Opinion

It’s hard to forgive Jane Fonda

JANE FONDA at an antiwar conference in the Netherlands in 1975 (Wikipedia).

Jane Fonda was in the news this week – national as well as local – when the Westminster City Council held a special meeting on Friday to pass a resolution demanding that the Los  Angeles County Board of Supervisors rescind its awarding its own resolution honoring the film actress for her work on climate change.

The council’s objection didn’t have much to do so much with the ice caps melting as it did with her notorious visit to North Vietnam in 1972. Not only did she express doubt that POWs she met with were telling the truth that abuse and torture of American prisoners (mostly pilots) was routine, she posed for a photograph on an anti-aircraft battery wearing a military helmet.

(The timing was awful; the L.A. County honor came on April 30, the day that Saigon fell to the North Vietnamese army).

The implications of the image were obvious; Jane was seeming to be giving tacit approval to the killing of American airmen.

That has dogged her all her life. She was slow to apologize and even when she made a more abject mea culpa, it was far too late.

Yes, she was just an ignorant young woman with little to no understanding of what she was doing. Still, she did it willingly. Some people say, give her a chance. She apologized.

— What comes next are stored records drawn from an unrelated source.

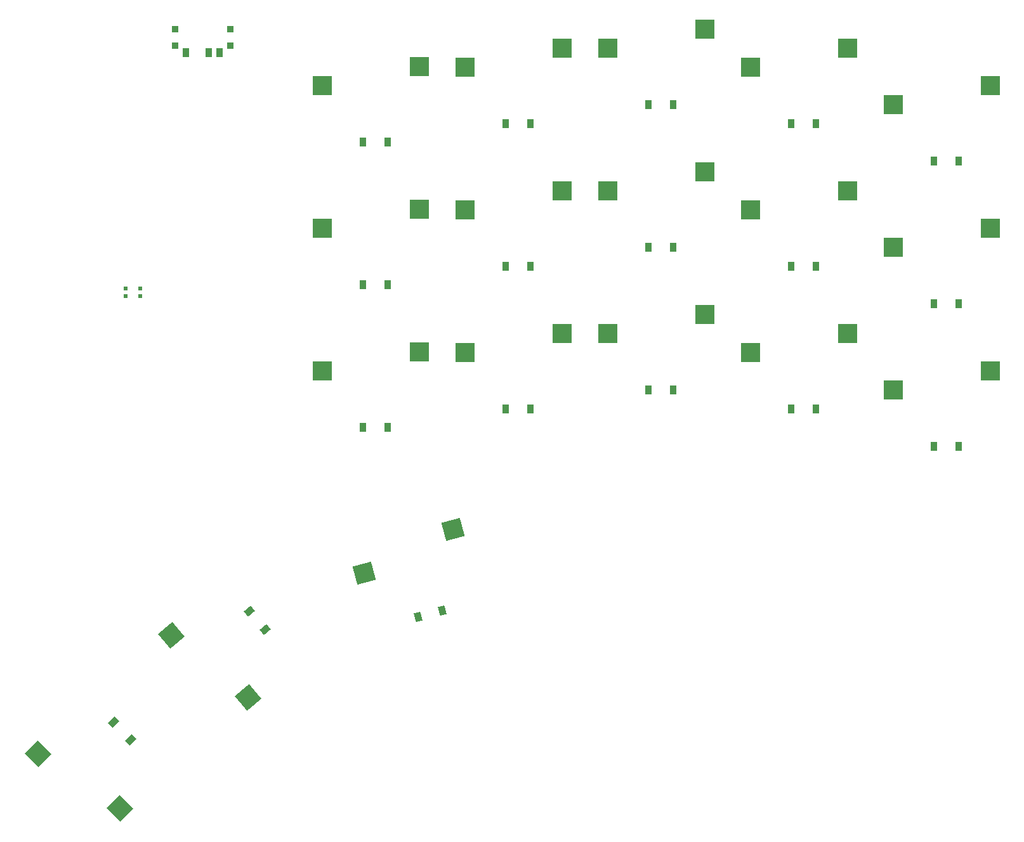
<source format=gbr>
%TF.GenerationSoftware,KiCad,Pcbnew,7.0.10*%
%TF.CreationDate,2024-02-19T14:22:16+02:00*%
%TF.ProjectId,juubo_right_final,6a757562-6f5f-4726-9967-68745f66696e,v1.0.0*%
%TF.SameCoordinates,Original*%
%TF.FileFunction,Paste,Bot*%
%TF.FilePolarity,Positive*%
%FSLAX46Y46*%
G04 Gerber Fmt 4.6, Leading zero omitted, Abs format (unit mm)*
G04 Created by KiCad (PCBNEW 7.0.10) date 2024-02-19 14:22:16*
%MOMM*%
%LPD*%
G01*
G04 APERTURE LIST*
G04 Aperture macros list*
%AMRotRect*
0 Rectangle, with rotation*
0 The origin of the aperture is its center*
0 $1 length*
0 $2 width*
0 $3 Rotation angle, in degrees counterclockwise*
0 Add horizontal line*
21,1,$1,$2,0,0,$3*%
G04 Aperture macros list end*
%ADD10R,0.900000X0.900000*%
%ADD11R,0.900000X1.250000*%
%ADD12R,0.900000X1.200000*%
%ADD13R,2.550000X2.500000*%
%ADD14RotRect,2.550000X2.500000X135.000000*%
%ADD15RotRect,2.550000X2.500000X130.000000*%
%ADD16RotRect,0.900000X1.200000X130.000000*%
%ADD17RotRect,0.900000X1.200000X15.000000*%
%ADD18RotRect,2.550000X2.500000X15.000000*%
%ADD19RotRect,0.900000X1.200000X135.000000*%
%ADD20R,0.500000X0.475000*%
G04 APERTURE END LIST*
D10*
%TO.C,T1*%
X288252306Y-51209506D03*
X288252306Y-53409506D03*
X295652306Y-51209506D03*
X295652306Y-53409506D03*
D11*
X289702306Y-54384506D03*
X292702306Y-54384506D03*
X294202306Y-54384506D03*
%TD*%
D12*
%TO.C,D10*%
X332402303Y-101899005D03*
X335702303Y-101899005D03*
%TD*%
%TO.C,D1*%
X389552306Y-106899003D03*
X392852306Y-106899003D03*
%TD*%
%TO.C,D8*%
X351452303Y-80349006D03*
X354752303Y-80349006D03*
%TD*%
D13*
%TO.C,S13*%
X307917303Y-96859003D03*
X320844303Y-94319003D03*
%TD*%
D12*
%TO.C,D14*%
X313352307Y-85349004D03*
X316652307Y-85349004D03*
%TD*%
D13*
%TO.C,S4*%
X365067304Y-94359007D03*
X377994304Y-91819007D03*
%TD*%
%TO.C,S6*%
X365067305Y-56259003D03*
X377994305Y-53719003D03*
%TD*%
%TO.C,S14*%
X307917305Y-77809004D03*
X320844305Y-75269004D03*
%TD*%
D12*
%TO.C,D2*%
X389552303Y-87849005D03*
X392852303Y-87849005D03*
%TD*%
D13*
%TO.C,S8*%
X346017305Y-72809005D03*
X358944305Y-70269005D03*
%TD*%
D12*
%TO.C,D12*%
X332402306Y-63799006D03*
X335702306Y-63799006D03*
%TD*%
%TO.C,D4*%
X370502303Y-101899007D03*
X373802303Y-101899007D03*
%TD*%
%TO.C,D7*%
X351452302Y-99399004D03*
X354752302Y-99399004D03*
%TD*%
D14*
%TO.C,S18*%
X280860901Y-155295215D03*
X269924081Y-147950497D03*
%TD*%
D13*
%TO.C,S7*%
X346017306Y-91859003D03*
X358944306Y-89319003D03*
%TD*%
D15*
%TO.C,S17*%
X298000047Y-140442019D03*
X287744979Y-132172043D03*
%TD*%
D12*
%TO.C,D13*%
X313352301Y-104399010D03*
X316652301Y-104399010D03*
%TD*%
%TO.C,D6*%
X370502304Y-63799004D03*
X373802304Y-63799004D03*
%TD*%
%TO.C,D11*%
X332402306Y-82849006D03*
X335702306Y-82849006D03*
%TD*%
D13*
%TO.C,S12*%
X326967307Y-56259004D03*
X339894307Y-53719004D03*
%TD*%
D16*
%TO.C,D17*%
X300282473Y-131431947D03*
X298161273Y-128904001D03*
%TD*%
D12*
%TO.C,D15*%
X313352302Y-66299007D03*
X316652302Y-66299007D03*
%TD*%
D17*
%TO.C,D16*%
X320702623Y-129705686D03*
X323890179Y-128851584D03*
%TD*%
D18*
%TO.C,S16*%
X313501321Y-123829286D03*
X325330444Y-118030081D03*
%TD*%
D19*
%TO.C,D18*%
X282349362Y-146120505D03*
X280015910Y-143787053D03*
%TD*%
D12*
%TO.C,D3*%
X389552303Y-68799001D03*
X392852303Y-68799001D03*
%TD*%
D13*
%TO.C,S15*%
X307917302Y-58759005D03*
X320844302Y-56219005D03*
%TD*%
D12*
%TO.C,D5*%
X370502308Y-82849005D03*
X373802308Y-82849005D03*
%TD*%
D13*
%TO.C,S1*%
X384117306Y-99359006D03*
X397044306Y-96819006D03*
%TD*%
D12*
%TO.C,D9*%
X351452304Y-61299004D03*
X354752304Y-61299004D03*
%TD*%
D13*
%TO.C,S2*%
X384117307Y-80309002D03*
X397044307Y-77769002D03*
%TD*%
%TO.C,S11*%
X326967306Y-75309003D03*
X339894306Y-72769003D03*
%TD*%
%TO.C,S9*%
X346017303Y-53759002D03*
X358944303Y-51219002D03*
%TD*%
%TO.C,S3*%
X384117302Y-61259003D03*
X397044302Y-58719003D03*
%TD*%
%TO.C,S5*%
X365067305Y-75309003D03*
X377994305Y-72769003D03*
%TD*%
%TO.C,S10*%
X326967308Y-94359004D03*
X339894308Y-91819004D03*
%TD*%
D20*
%TO.C,DISP1*%
X281664801Y-85837005D03*
X281664801Y-86861005D03*
%TD*%
%TO.C,DISP2*%
X283569806Y-85837009D03*
X283569806Y-86861009D03*
%TD*%
M02*

</source>
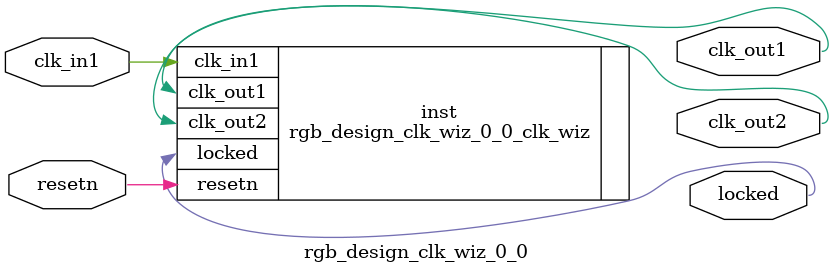
<source format=v>


`timescale 1ps/1ps

(* CORE_GENERATION_INFO = "rgb_design_clk_wiz_0_0,clk_wiz_v6_0_11_0_0,{component_name=rgb_design_clk_wiz_0_0,use_phase_alignment=true,use_min_o_jitter=false,use_max_i_jitter=false,use_dyn_phase_shift=false,use_inclk_switchover=false,use_dyn_reconfig=false,enable_axi=0,feedback_source=FDBK_AUTO,PRIMITIVE=MMCM,num_out_clk=2,clkin1_period=10.000,clkin2_period=10.000,use_power_down=false,use_reset=true,use_locked=true,use_inclk_stopped=false,feedback_type=SINGLE,CLOCK_MGR_TYPE=NA,manual_override=false}" *)

module rgb_design_clk_wiz_0_0 
 (
  // Clock out ports
  output        clk_out1,
  output        clk_out2,
  // Status and control signals
  input         resetn,
  output        locked,
 // Clock in ports
  input         clk_in1
 );

  rgb_design_clk_wiz_0_0_clk_wiz inst
  (
  // Clock out ports  
  .clk_out1(clk_out1),
  .clk_out2(clk_out2),
  // Status and control signals               
  .resetn(resetn), 
  .locked(locked),
 // Clock in ports
  .clk_in1(clk_in1)
  );

endmodule

</source>
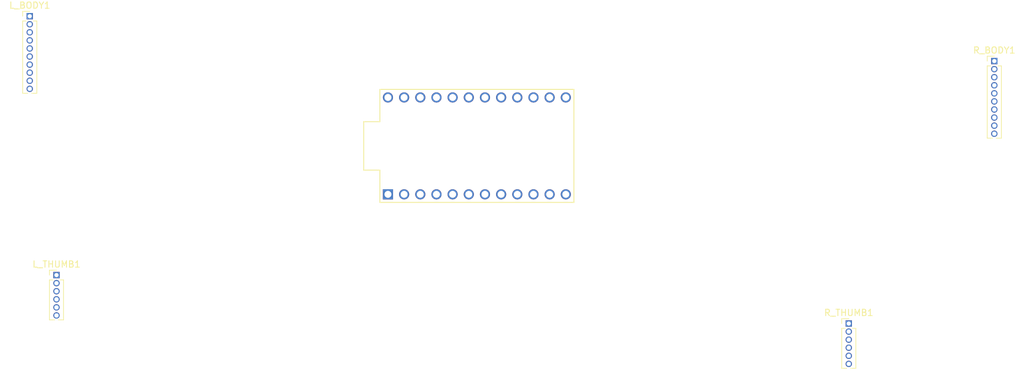
<source format=kicad_pcb>
(kicad_pcb (version 20211014) (generator pcbnew)

  (general
    (thickness 1.6)
  )

  (paper "A4")
  (layers
    (0 "F.Cu" signal)
    (31 "B.Cu" signal)
    (32 "B.Adhes" user "B.Adhesive")
    (33 "F.Adhes" user "F.Adhesive")
    (34 "B.Paste" user)
    (35 "F.Paste" user)
    (36 "B.SilkS" user "B.Silkscreen")
    (37 "F.SilkS" user "F.Silkscreen")
    (38 "B.Mask" user)
    (39 "F.Mask" user)
    (40 "Dwgs.User" user "User.Drawings")
    (41 "Cmts.User" user "User.Comments")
    (42 "Eco1.User" user "User.Eco1")
    (43 "Eco2.User" user "User.Eco2")
    (44 "Edge.Cuts" user)
    (45 "Margin" user)
    (46 "B.CrtYd" user "B.Courtyard")
    (47 "F.CrtYd" user "F.Courtyard")
    (48 "B.Fab" user)
    (49 "F.Fab" user)
    (50 "User.1" user)
    (51 "User.2" user)
    (52 "User.3" user)
    (53 "User.4" user)
    (54 "User.5" user)
    (55 "User.6" user)
    (56 "User.7" user)
    (57 "User.8" user)
    (58 "User.9" user)
  )

  (setup
    (pad_to_mask_clearance 0)
    (pcbplotparams
      (layerselection 0x00010fc_ffffffff)
      (disableapertmacros false)
      (usegerberextensions false)
      (usegerberattributes true)
      (usegerberadvancedattributes true)
      (creategerberjobfile true)
      (svguseinch false)
      (svgprecision 6)
      (excludeedgelayer true)
      (plotframeref false)
      (viasonmask false)
      (mode 1)
      (useauxorigin false)
      (hpglpennumber 1)
      (hpglpenspeed 20)
      (hpglpendiameter 15.000000)
      (dxfpolygonmode true)
      (dxfimperialunits true)
      (dxfusepcbnewfont true)
      (psnegative false)
      (psa4output false)
      (plotreference true)
      (plotvalue true)
      (plotinvisibletext false)
      (sketchpadsonfab false)
      (subtractmaskfromsilk false)
      (outputformat 1)
      (mirror false)
      (drillshape 0)
      (scaleselection 1)
      (outputdirectory "")
    )
  )

  (net 0 "")
  (net 1 "/D3")
  (net 2 "/D2")
  (net 3 "/D1")
  (net 4 "/D0")
  (net 5 "/D4")
  (net 6 "/C6")
  (net 7 "/D7")
  (net 8 "/E6")
  (net 9 "/B4")
  (net 10 "/B5")
  (net 11 "/F5")
  (net 12 "/B6")
  (net 13 "/B2")
  (net 14 "/B3")
  (net 15 "/B1")
  (net 16 "/F7")
  (net 17 "/F6")
  (net 18 "unconnected-(PRO_MICRO1-Pad3)")
  (net 19 "unconnected-(PRO_MICRO1-Pad4)")
  (net 20 "/RAW")
  (net 21 "GNDREF")
  (net 22 "/RES")
  (net 23 "/VCC")
  (net 24 "/F4")

  (footprint "Connector_PinHeader_1.27mm:PinHeader_1x10_P1.27mm_Vertical" (layer "F.Cu") (at 223.52 93.335))

  (footprint "Connector_PinHeader_1.27mm:PinHeader_1x10_P1.27mm_Vertical" (layer "F.Cu") (at 72 86.275))

  (footprint "Connector_PinHeader_1.27mm:PinHeader_1x06_P1.27mm_Vertical" (layer "F.Cu") (at 76.2 127))

  (footprint "promicro:ProMicro-EnforcedTop" (layer "F.Cu") (at 142.24 106.68))

  (footprint "Connector_PinHeader_1.27mm:PinHeader_1x06_P1.27mm_Vertical" (layer "F.Cu") (at 200.66 134.62))

)

</source>
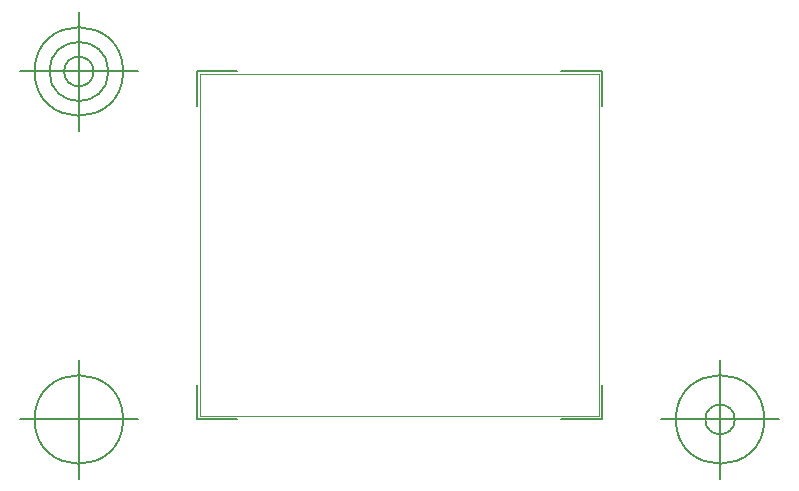
<source format=gbr>
G04 Generated by Ultiboard 14.2 *
%FSLAX24Y24*%
%MOIN*%

%ADD10C,0.0001*%
%ADD11C,0.0001*%
%ADD12C,0.0050*%


G04 ColorRGB 00FFFF for the following layer *
%LNBoard Outline*%
%LPD*%
G54D10*
G54D11*
X-5700Y-5500D02*
X7600Y-5500D01*
X7600Y5900D01*
X-5700Y5900D01*
X-5700Y-5500D01*
G54D12*
X-5800Y-5600D02*
X-5800Y-4440D01*
X-5800Y-5600D02*
X-4450Y-5600D01*
X7700Y-5600D02*
X6350Y-5600D01*
X7700Y-5600D02*
X7700Y-4440D01*
X7700Y6000D02*
X7700Y4840D01*
X7700Y6000D02*
X6350Y6000D01*
X-5800Y6000D02*
X-4450Y6000D01*
X-5800Y6000D02*
X-5800Y4840D01*
X-7769Y-5600D02*
X-11706Y-5600D01*
X-9737Y-7569D02*
X-9737Y-3632D01*
X-11213Y-5600D02*
G75*
D01*
G02X-11213Y-5600I1476J0*
G01*
X9669Y-5600D02*
X13606Y-5600D01*
X11637Y-7569D02*
X11637Y-3632D01*
X10161Y-5600D02*
G75*
D01*
G02X10161Y-5600I1476J0*
G01*
X11145Y-5600D02*
G75*
D01*
G02X11145Y-5600I492J0*
G01*
X-7769Y6000D02*
X-11706Y6000D01*
X-9737Y4031D02*
X-9737Y7969D01*
X-11213Y6000D02*
G75*
D01*
G02X-11213Y6000I1476J0*
G01*
X-10721Y6000D02*
G75*
D01*
G02X-10721Y6000I984J0*
G01*
X-10229Y6000D02*
G75*
D01*
G02X-10229Y6000I492J0*
G01*

M02*

</source>
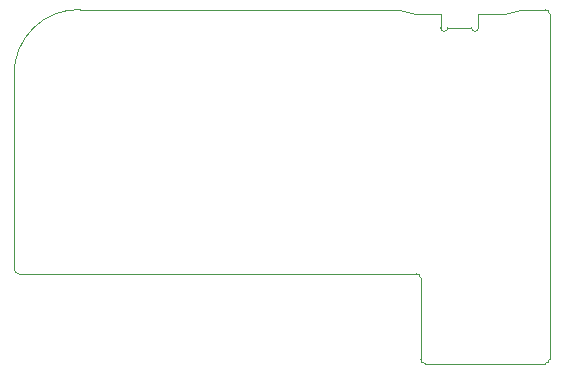
<source format=gbr>
%TF.GenerationSoftware,KiCad,Pcbnew,(7.0.0-0)*%
%TF.CreationDate,2023-02-27T23:59:31-08:00*%
%TF.ProjectId,DEMI_Buffer,44454d49-5f42-4756-9666-65722e6b6963,rev?*%
%TF.SameCoordinates,Original*%
%TF.FileFunction,Profile,NP*%
%FSLAX46Y46*%
G04 Gerber Fmt 4.6, Leading zero omitted, Abs format (unit mm)*
G04 Created by KiCad (PCBNEW (7.0.0-0)) date 2023-02-27 23:59:31*
%MOMM*%
%LPD*%
G01*
G04 APERTURE LIST*
%TA.AperFunction,Profile*%
%ADD10C,0.100000*%
%TD*%
G04 APERTURE END LIST*
D10*
X107059524Y-91821000D02*
X107061000Y-108331000D01*
X141478000Y-109093000D02*
G75*
G03*
X141097000Y-108712000I-381000J0D01*
G01*
X107442000Y-108712000D02*
X141097000Y-108712000D01*
X148590000Y-86710000D02*
X149860000Y-86360000D01*
X152400000Y-86741000D02*
G75*
G03*
X152019000Y-86360000I-381000J0D01*
G01*
X141478000Y-115951000D02*
G75*
G03*
X141859000Y-116332000I381000J0D01*
G01*
X152019000Y-116332000D02*
G75*
G03*
X152400000Y-115951000I0J381000D01*
G01*
X140970000Y-86710000D02*
X139700000Y-86360000D01*
X107061000Y-108331000D02*
G75*
G03*
X107442000Y-108712000I381000J0D01*
G01*
X112649000Y-86360001D02*
G75*
G03*
X107059524Y-91821000I-127000J-5460999D01*
G01*
X152400000Y-115951000D02*
X152400000Y-86741000D01*
X141478000Y-109093000D02*
X141478000Y-115951000D01*
X119380000Y-86360000D02*
X112649000Y-86360000D01*
X152019000Y-86360000D02*
X149860000Y-86360000D01*
X119380000Y-86360000D02*
X139700000Y-86360000D01*
X141859000Y-116332000D02*
X152019000Y-116332000D01*
%TO.C,J1*%
X146380000Y-86710000D02*
X148590000Y-86710000D01*
X143180000Y-86710000D02*
X143180000Y-87910000D01*
X140970000Y-86710000D02*
X143180000Y-86710000D01*
X146380000Y-87910000D02*
X146380000Y-86710000D01*
X143780000Y-87910000D02*
X145780000Y-87910000D01*
X145780000Y-87910000D02*
G75*
G03*
X146380000Y-87910000I300000J0D01*
G01*
X143180000Y-87910000D02*
G75*
G03*
X143780000Y-87910000I300000J0D01*
G01*
%TD*%
M02*

</source>
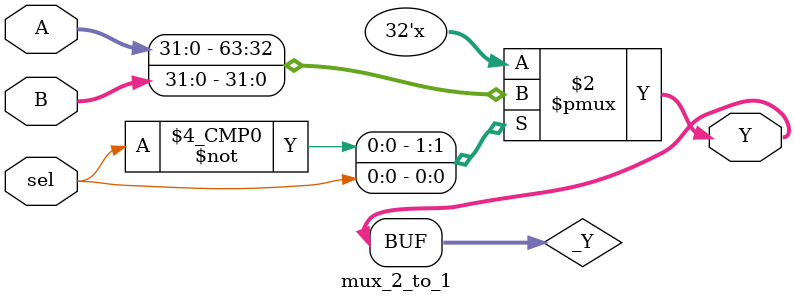
<source format=v>
module mux_2_to_1
(
  output  wire	[31:0]  Y,
  input   wire 	[31:0]  A, B,
  input   wire  		sel
);

reg [31:0] _Y;
assign Y = _Y;

always @(*) begin
	case (sel)
		1'b0:   _Y = A;
		1'b1:   _Y = B;
	endcase
end

endmodule
</source>
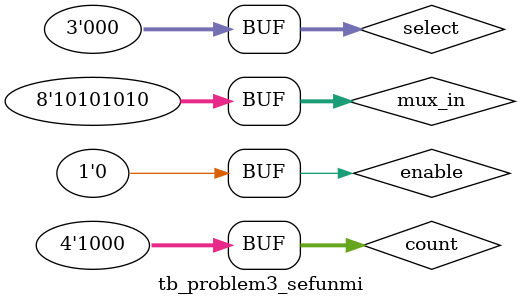
<source format=v>
`timescale 1ns/100ps 


// Testbenches don't have arguments. Instead, the values that we want to modify are regs. ANY VALUE
// THAT IS THE TARGET OF A PROCEDURE MUST BE A REG. The values that we wish to observe are wires.

module tb_problem3_sefunmi();
   reg         enable;
   reg   [2:0] select;
   reg   [7:0] mux_in;
   wire [1:0] mux_out;
   reg   [3:0] count;

// Instantiate the decoder (the identifier is DUT, or Device Under Test)

   mux8to1_sefunmi DUT1(enable,select, mux_in, mux_out[0]);
   mux8to1_delay_sefunmi DUT2(enable,select, mux_in, mux_out[1]);
// Test input waveform - defined as an initial block (procedure)

   initial begin
      mux_in = 8'b10101010;	
      select = 3'b000;
      enable = 1'b0;
      #20;  			// Wait for 20 ns
      enable = 1'b1;		// Enable the decoder.
    	
// We can use a loop to avoid long procedures. There are many other options to write test benches easily!
// With the decoder enabled, the FOR-loop causes dec_in to take in each possible 4-bit value for 20 ns.

      for(count = 0; count < 8; count = count + 1) begin
         select = count[2:0];
         #20;
      end

      mux_in = 8'b10101010;	
      select = 3'b000;
      #20;			// Wait for 20 ns.
      enable = 1'b0;		// Disable the decoder.
      #20;			// Wait for 20 ns.
   end

endmodule

</source>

But there are 58,000 Americans who died in that war. They can never hear her regrets. She was a privileged rich kid whose actions mocked the working class kids who fought the war. They didn’t have the option of being willing fools, like Jane.

You don’t have to feel that the Vietnam War – whose implications still echo strongly, especially in Orange County – was the best course for America, to understand that there’s a difference between honest dissent and shallow Hollywood political theater.

Just as it’s too late to save the lives of those 58,000 – not to mention the many who were wounded physically or emotionally scarred – it’s too late for me to feel comfortable saying, “That’s OK, Jane.”

The life you lead depends on the decisions you make. She made a bad one in 1972, and it follows her yet. Just like memories of the wounded who wore the uniform in an unpopular war a half-century ago.

5 replies »

  1. I absolutely loathe and detest Jane the ass Fonda. I attended a rally with a friend to hear her speak and was so incensed with her vile rhetoric that I wanted to leap up and slap her hard across her stupid face. She’s a spoiled and entitled witch and I’m sorry she has lived so long.

  2. as far as i know, no casualties occurred as a result of jane fonda’s ill-advised visit.

    the same can’t be said of the cabal of u.s. policy makers and war profiteers who thought it was a good idea to tread in s.e. east asia, where the french had already disastrously failed in the mid-20th century.

    all that venomous spittle and sanctimony in such copious draughts for an octogenarian entertainer, but not a note of reprimand for decision makers who actually imperiled american lives–for filthy lucre.

    • This is a well thought out reply. The disastrous loss of American and Vietnamese lives was a preventable tragedy.
      The American service men and women that were drafted into this war came home shattered with ptsd.
      Jane Fonda is an American icon. She has always stood up and voiced her support and opinion for she feels is just. The US policy makers were not on the ground in Vietnam. The destruction there and loss of lives on both sides is unconscionable.

  3. The only reason Jane Fonda has worked on Climate Change was in her own mind was to try and fix the damage she has done to our Service Men & Women of this Country! Let her face the Lord fir what she has done!!